* **Erforderliche Handlung A**
Erläutern Sie anhand des Textauszugs, weshalb Michael Prusikin auf „30 Jahre Schach“ zurückblicken kann.
* **Erforderliche Handlung B**
Geben Sie aus dem Textauszug den Abschnitt wortgetreu wieder, der mit den Worten „Interview mit Michael“ beginnt und mit „ihre eigenen Ambitionen?“ endet.
++++ Textauszug ++++
Interview mit Michael Prusikin
Michael Prusikin: 1978 in Charkow (Ukraine) geboren kann der heute 35-Jährige auf „30 Jahre Schach“ zurückblicken. Noch vor der Schulzeit entdeckte er seine Faszination für das Schachspiel, wurde aber richtig „auffällig“ als er mit seiner Familie 1995 nach Deutschland emigrierte. Neun Jahre später beschloss er Schachprofi zu werden. Heute agiert er in erster Linie als Schachtrainer. Wo sieht sich Prusikin, der in Miesbach (Oberbayern) lebt heute?
Das Interview
Frage: Sie lernten das Schachspiel bereits im frühen Kindesalter und sind aber erst nach der Immigration nach Deutschland in der Schachwelt bekannter geworden. Skizzieren Sie kurz die Stationen Ihres Aufstiegs – was waren ihre eigenen Ambitionen?
++++ Bereitgestelltes Material ++++
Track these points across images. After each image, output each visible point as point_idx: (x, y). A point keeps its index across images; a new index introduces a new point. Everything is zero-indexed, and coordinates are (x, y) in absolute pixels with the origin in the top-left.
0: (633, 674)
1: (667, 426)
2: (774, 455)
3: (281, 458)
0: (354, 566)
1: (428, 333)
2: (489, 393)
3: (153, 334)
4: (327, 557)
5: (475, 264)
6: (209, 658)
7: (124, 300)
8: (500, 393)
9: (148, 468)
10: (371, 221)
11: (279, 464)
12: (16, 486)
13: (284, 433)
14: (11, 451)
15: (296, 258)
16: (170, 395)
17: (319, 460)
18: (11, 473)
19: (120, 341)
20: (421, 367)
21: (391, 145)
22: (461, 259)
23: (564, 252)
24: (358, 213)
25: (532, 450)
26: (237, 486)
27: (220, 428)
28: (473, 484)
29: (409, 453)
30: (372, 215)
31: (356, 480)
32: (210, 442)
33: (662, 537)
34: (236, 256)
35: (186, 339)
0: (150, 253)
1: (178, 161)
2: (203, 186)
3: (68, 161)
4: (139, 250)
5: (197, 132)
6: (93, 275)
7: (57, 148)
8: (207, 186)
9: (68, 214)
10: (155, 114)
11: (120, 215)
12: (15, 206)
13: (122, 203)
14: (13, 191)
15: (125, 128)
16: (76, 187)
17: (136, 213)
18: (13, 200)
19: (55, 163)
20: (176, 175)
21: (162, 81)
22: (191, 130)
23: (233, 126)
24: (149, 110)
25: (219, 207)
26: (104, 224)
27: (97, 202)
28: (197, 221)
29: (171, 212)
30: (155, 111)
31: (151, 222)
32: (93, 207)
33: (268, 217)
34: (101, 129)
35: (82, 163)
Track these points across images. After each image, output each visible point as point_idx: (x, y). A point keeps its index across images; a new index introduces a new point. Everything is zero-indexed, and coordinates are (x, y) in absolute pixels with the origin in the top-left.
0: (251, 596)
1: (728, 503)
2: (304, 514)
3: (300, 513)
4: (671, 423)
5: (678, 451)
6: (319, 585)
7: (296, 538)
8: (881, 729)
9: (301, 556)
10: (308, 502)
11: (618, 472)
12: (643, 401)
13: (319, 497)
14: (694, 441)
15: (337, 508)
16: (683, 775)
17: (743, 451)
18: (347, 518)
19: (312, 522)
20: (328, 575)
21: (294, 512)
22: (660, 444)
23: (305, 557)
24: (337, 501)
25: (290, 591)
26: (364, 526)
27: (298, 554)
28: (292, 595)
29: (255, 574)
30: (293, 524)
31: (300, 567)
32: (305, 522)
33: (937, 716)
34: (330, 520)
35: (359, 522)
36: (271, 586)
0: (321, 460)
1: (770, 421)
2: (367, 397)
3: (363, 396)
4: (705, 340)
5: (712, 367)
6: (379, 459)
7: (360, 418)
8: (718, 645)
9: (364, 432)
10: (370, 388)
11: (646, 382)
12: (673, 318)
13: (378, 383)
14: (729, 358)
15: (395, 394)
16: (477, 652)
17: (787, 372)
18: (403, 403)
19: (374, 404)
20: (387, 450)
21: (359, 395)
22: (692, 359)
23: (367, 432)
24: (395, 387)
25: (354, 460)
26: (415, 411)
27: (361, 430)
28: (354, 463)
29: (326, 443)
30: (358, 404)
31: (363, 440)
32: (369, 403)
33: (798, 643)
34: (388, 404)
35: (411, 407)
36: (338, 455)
++++
* **Antwort zur Aufgabe A**
Prusikin ist heute 35 Jahre alt und entdeckte seine Faszination für das Schachspiel bereits vor der Schulzeit.

* **Antwort zur Aufgabe B**
Interview mit Michael Prusikin
Michael Prusikin: 1978 in Charkow (Ukraine) geboren kann der heute 35-Jährige auf „30 Jahre Schach“ zurückblicken. Noch vor der Schulzeit entdeckte er seine Faszination für das Schachspiel, wurde aber richtig „auffällig“ als er mit seiner Familie 1995 nach Deutschland emigrierte. Neun Jahre später beschloss er Schachprofi zu werden. Heute agiert er in erster Linie als Schachtrainer. Wo sieht sich Prusikin, der in Miesbach (Oberbayern) lebt heute?
Das Interview
Frage: Sie lernten das Schachspiel bereits im frühen Kindesalter und sind aber erst nach der Immigration nach Deutschland in der Schachwelt bekannter geworden. Skizzieren Sie kurz die Stationen Ihres Aufstiegs – was waren ihre eigenen Ambitionen?